# Source passage:

----

Follow instructions from quick start for Ray on k8s , I got exceptions while
> ✗ kubectl describe pod raycluster-kuberay-head-fx4c9
RAY_CLUSTER_NAME: (v1:metadata.labels['ray.io/cluster'])
RAY_CLOUD_INSTANCE_ID: raycluster-kuberay-head-fx4c9 (v1:metadata.name)
RAY_NODE_TYPE_NAME: (v1:metadata.labels['ray.io/group'])
KUBERAY_GEN_RAY_START_CMD: ray start --head --metrics-export-port=8080 --block --dashboard-agent-listen-port=52365 --num-cpus=1 --memory=2000000000 --dashboard-host=0.0.0.0
RAY_PORT: 6379
RAY_ADDRESS: 127.0.0.1:6379
RAY_USAGE_STATS_KUBERAY_IN_USE: 1
RAY_USAGE_STATS_EXTRA_TAGS: kuberay_version=v1.2.1;kuberay_crd=RayCluster
REDIS_PASSWORD:
RAY_DASHBOARD_ENABLE_K8S_DISK_USAGE: 1
Mounts:
/dev/shm from shared-mem (rw)
/tmp/ray from log-volume (rw)
/var/run/secrets/kubernetes.io/serviceaccount from kube-api-access-8gxsm (ro)
Conditions:
Type Status
PodReadyToStartContainers True
Initialized True
Ready False
ContainersReady False
PodScheduled True
Volumes:
log-volume:
Type: EmptyDir (a temporary directory that shares a pod's lifetime)
Medium:
SizeLimit: <unset>
shared-mem:
Type: EmptyDir (a temporary directory that shares a pod's lifetime)
Medium: Memory
SizeLimit: 2G
kube-api-access-8gxsm:
Type: Projected (a volume that contains injected data from multiple sources)

----

# Collected material:
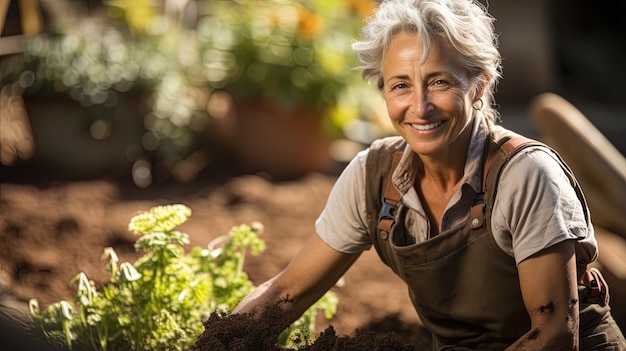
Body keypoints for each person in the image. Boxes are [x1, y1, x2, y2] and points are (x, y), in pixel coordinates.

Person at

----

# List of tasks:
[a] In the Ray pod description, copy the part that opens with the words containing "Follow instructions from" and closes with "RAY_NODE_TYPE_NAME: (v1:metadata.labels['ray.io/group'])", substituting "raycluster-demo-head-ab12c" for "raycluster-kuberay-head-fx4c9".
[b] Answer these questions from the Ray pod description.
(i) What value is given for RAY_PORT?
(ii) Which mount is marked read-only (ro)?
(iii) What SizeLimit is set for the shared-mem volume?
The listing has no connection to the Ray pod description.

# Task-by-task solutions:
[a]
Follow instructions from quick start for Ray on k8s , I got exceptions while
> ✗ kubectl describe pod raycluster-demo-head-ab12c
RAY_CLUSTER_NAME: (v1:metadata.labels['ray.io/cluster'])
RAY_CLOUD_INSTANCE_ID: raycluster-demo-head-ab12c (v1:metadata.name)
RAY_NODE_TYPE_NAME: (v1:metadata.labels['ray.io/group'])

[b]
(i) 6379
(ii) /var/run/secrets/kubernetes.io/serviceaccount from kube-api-access-8gxsm
(iii) 2G